Eikensterfte: ernst, oorzaken en beheer

In 2012 en 2013 kwamen uit verschillende delen van Nederland verontrustende berichten over sterfte van oudere zomereiken in bossen en parken. In sommige opstanden is meer dan de helft van de eiken doodgegaan. Dit artikel geeft de resultaten van een onderzoek naar de ernst van de sterfte, de mogelijke oorzaken en de mogelijkheden voor een beheerder om eikensterfte te voorkomen. Net als bij de eikensterfte in de jaren '80 en '90 moet de oorzaak ook ditmaal gezocht worden in combinaties van herhaalde kaalvraat door insecten en ongunstige weersomstandigheden (droogte, vorst of wateroverlast), waardoor de bomen gevoeliger worden voor secundair optredende organismen als sombere honingzwam. Tegenwoordig speelt ook de eikenprachtkever, die door de klimaatverandering een opmars gemaakt heeft, een belangrijke rol in het afstervingsproces. Omdat het niet om één enkele oorzaak gaat, is er ook geen enkelvoudige remedie. Volgende beheermaatregelen worden aan- of afgeraden. Het is niet nodig om dode en aangetaste eiken te vellen of te verwijderen (uitgezonderd voor de veiligheid). Hun aan- of afwezigheid heeft geen effect op de gezonde eiken en ze leveren een belangrijke bijdrage aan de biodiversiteit.

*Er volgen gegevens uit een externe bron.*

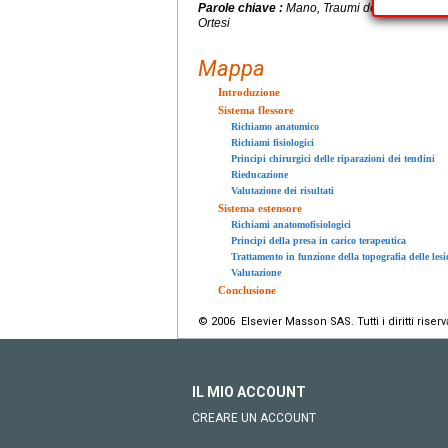
Parole chiave :
Mano, Traumi del tendine, Inte
Ortesi
Mappa
Introduzione
Sistema flessore
Richiamo anatomico
Richiami fisiologici
Principi chirurgici delle riparazioni dei tendini
Rieducazione
Valutazione dei risultati
Sistema estensore
Richiami anatomofisiologici
Principi della presa in carico terapeutica
Trattamento in funzione della topografia delle lesi
Valutazione
Conclusione
© 2006 Elsevier Masson SAS. Tutti i diritti riserva
IL MIO ACCOUNT
CREARE UN ACCOUNT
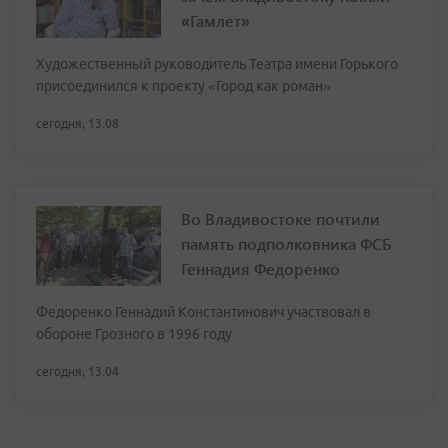
«Гамлет»
Художественный руководитель Театра имени Горького
присоединился к проекту «Город как роман»
сегодня, 13:08
Во Владивостоке почтили
память подполковника ФСБ
Геннадия Федоренко
Федоренко Геннадий Константинович участвовал в
обороне Грозного в 1996 году
сегодня, 13:04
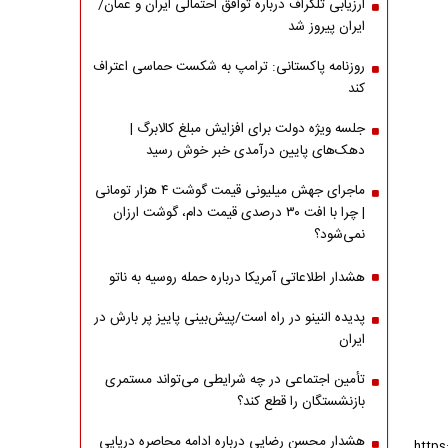
ارزیابی تلگراف درباره توافق احتمالی ایران و عمان/
ایران پیروز شد
روزنامه پاکستانی: ترامپ به شکست حماسی اعتراف
کند
جلسه ویژه دولت برای افزایش مبلغ کالابرگ |
دهک‌های پایین درآمدی خبر خوش رسید
ماجرای جهش میلیونی قیمت گوشت ۴ هزار تومانی
| چرا با افت ۳۰ درصدی قیمت دام، گوشت ارزان
نمی‌شود؟
هشدار اطلاعاتی آمریکا درباره حمله روسیه به ناتو
پدیده النینو در راه است/پیش‌بینی پاییز پر بارش در
ایران
تأمین اجتماعی در چه شرایطی می‌تواند مستمری
بازنشستگان را قطع کند؟
هشدار محسن رضایی درباره ادامه محاصره دریایی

Streef naar menging met andere soorten, zowel in boven- als onderetage. Bij het weghalen van de onderetage profiteert vooral eikenprachtkever. Hou de waterhuishouding op orde door sloten weer te ruimen indien nodig om piekafvoeren mogelijk te maken. Maak een goede boomsoortenkeuze en kies op drogere standplaatsen voor wintereik, die beter bestand is tegen droogte en die minder vaak kaal gevreten wordt door insecten.